Училище на границе - [19]

Шрифт
Интервал

После четвертого «м-де» и сам Формеш заметил то, что все остальные видели уже давно: щеткоусый унтер смотрел только на него одного. И не только смотрел, но даже едва заметно кивнул ему. Формеш осторожно опустил босую ногу на пол. Возникла небольшая заминка, но Формеша тут же основательно толкнули сзади.

— Подойди! — с придушенной яростью прошептал ему курсант, стоявший сзади.

Когда новичок приблизился, щеткоусый сказал ему что-то, но так тихо, что тот не понял и не знал что ответить. Унтер медленно, сверху донизу смерил его взглядом. Дойдя до ног, он поднял брови и наклонился пониже. Босоногость Формеша он созерцал с глумливым изумлением.
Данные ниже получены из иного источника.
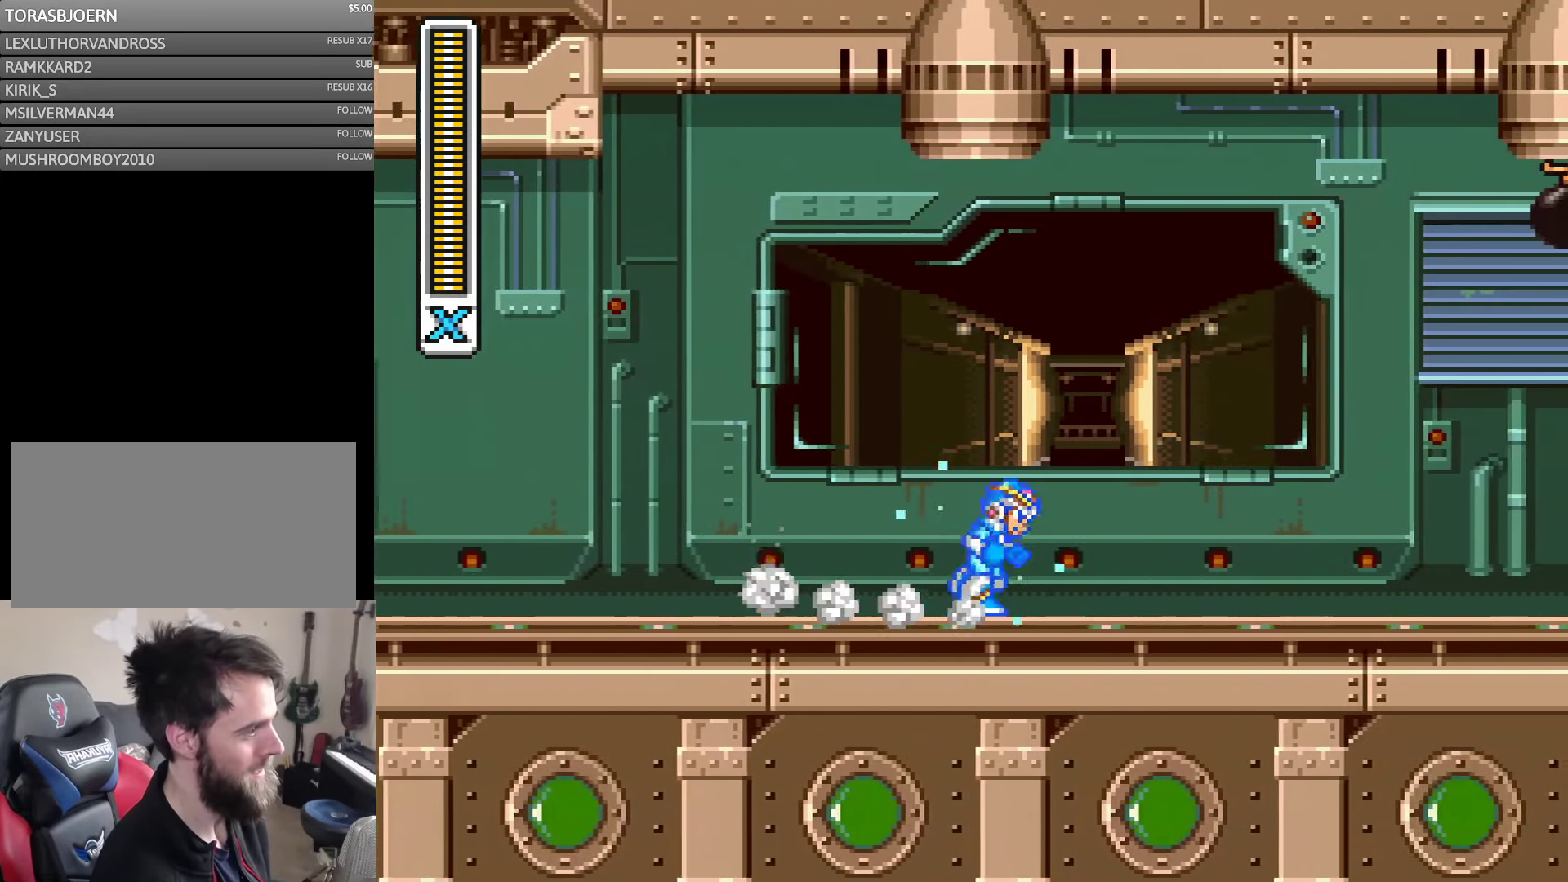
{"buttons": ["Y", "DPAD_RIGHT"], "events": [[83, "A", "up"], [200, "A", "down"], [483, "A", "up"]]}
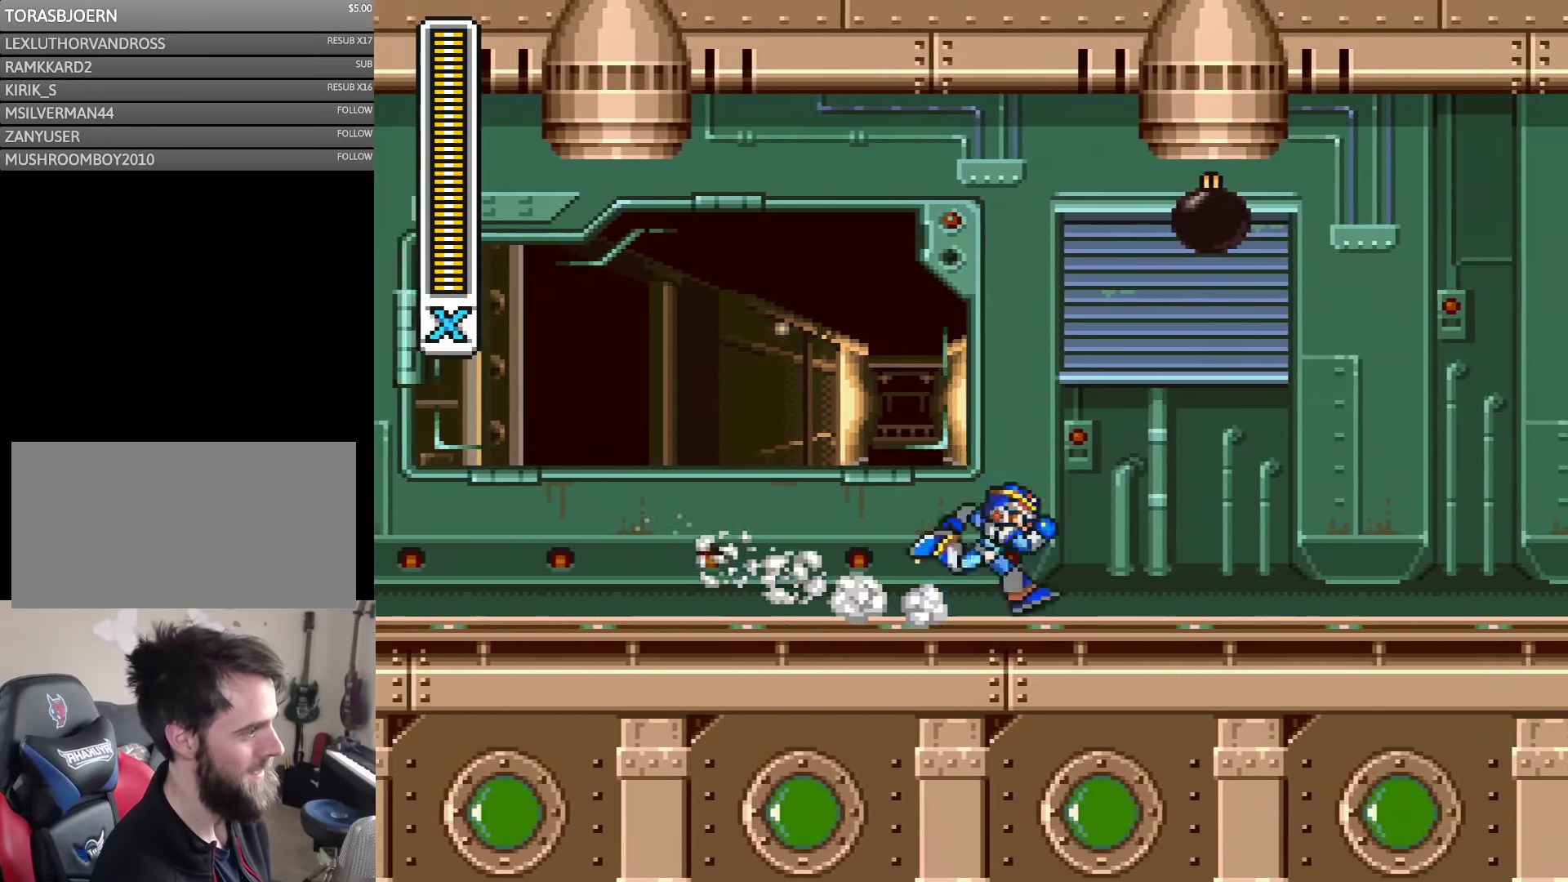
{"buttons": ["B", "DPAD_RIGHT"], "events": [[150, "B", "down"], [217, "DPAD_LEFT", "down"], [217, "DPAD_RIGHT", "up"], [317, "DPAD_LEFT", "up"], [383, "DPAD_RIGHT", "down"], [383, "Y", "up"]]}
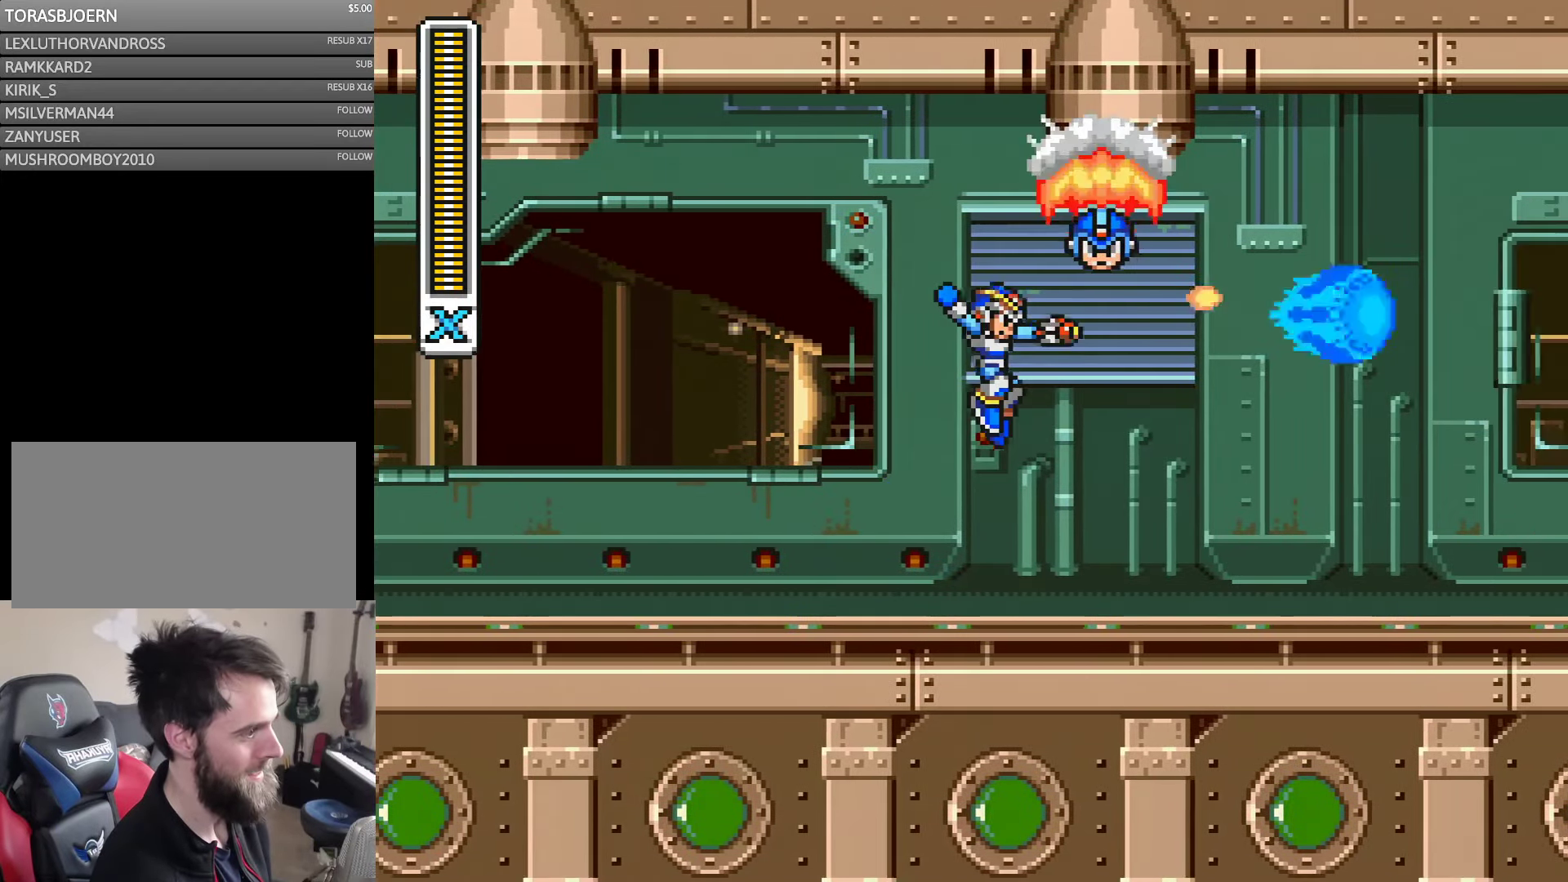
{"buttons": ["Y", "DPAD_LEFT"], "events": [[33, "Y", "down"], [67, "B", "up"], [417, "DPAD_LEFT", "down"], [417, "DPAD_RIGHT", "up"]]}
Парнишка, видимо, решил, что от него требуют объяснений, но не успел заговорить, как унтер оборвал его:

— Я пока ни о чем не спрашивал.

Слегка наклонясь вперед и заложив руки за спину, он обошел его кругом и, внимательно изучив, снова встал спереди.

— Это опасно, — сказал он. — Так мы и простудиться можем.

Говорил он тихо и изысканно. Было уже ясно, что этот унтер-офицер с усами щеткой полная противоположность грубому крикуну Богнару.

— Не так ли? — добавил он.

— Так точно, — ответил Формеш, радуясь благожелательному тону, но все же несколько неуверенно.

— Так мы и застудиться можем, — продолжал унтер-офицер, подняв голову, — а потом начнется понос, прошу покорнейше, да, понос. Не так ли?

— Та… так точно.

— Почему босиком?

Это уже прозвучало отрывистей.

— Я хотел поправить портянку, — начал мальчик на одном дыхании, — она сбилась и натирала ногу и, когда я снял один…

— Понос, — сказал щеткоусый, чуть повернувшись ко всей спальне и не обращая внимания на объяснения новичка. — Колики. Беготня в отхожее место.

— Я как раз снял один…

— А где отхожее место? Нету отхожего места. Вот и полные штаны. Не так ли? Мое почтение, — издевательски закончил он.

Послышался робкий смех, но он оборвался, едва лишь щеткоусый поднял голову.

— Идите на место, — снова повернулся он к Формешу.

Мальчик пошел, но по команде «отставить» ему пришлось вернуться с полпути.

— Кругом, бегом марш, — сказал унтер-офицер.

Формеш побежал, но щеткоусый опять вернул его.

— Кругом, бегом марш, — он поднял палец, — когда я говорю «идите». Идите.

На этот раз мальчику уже удалось добраться до своей кровати, и только оттуда унтер кивком вызвал его обратно.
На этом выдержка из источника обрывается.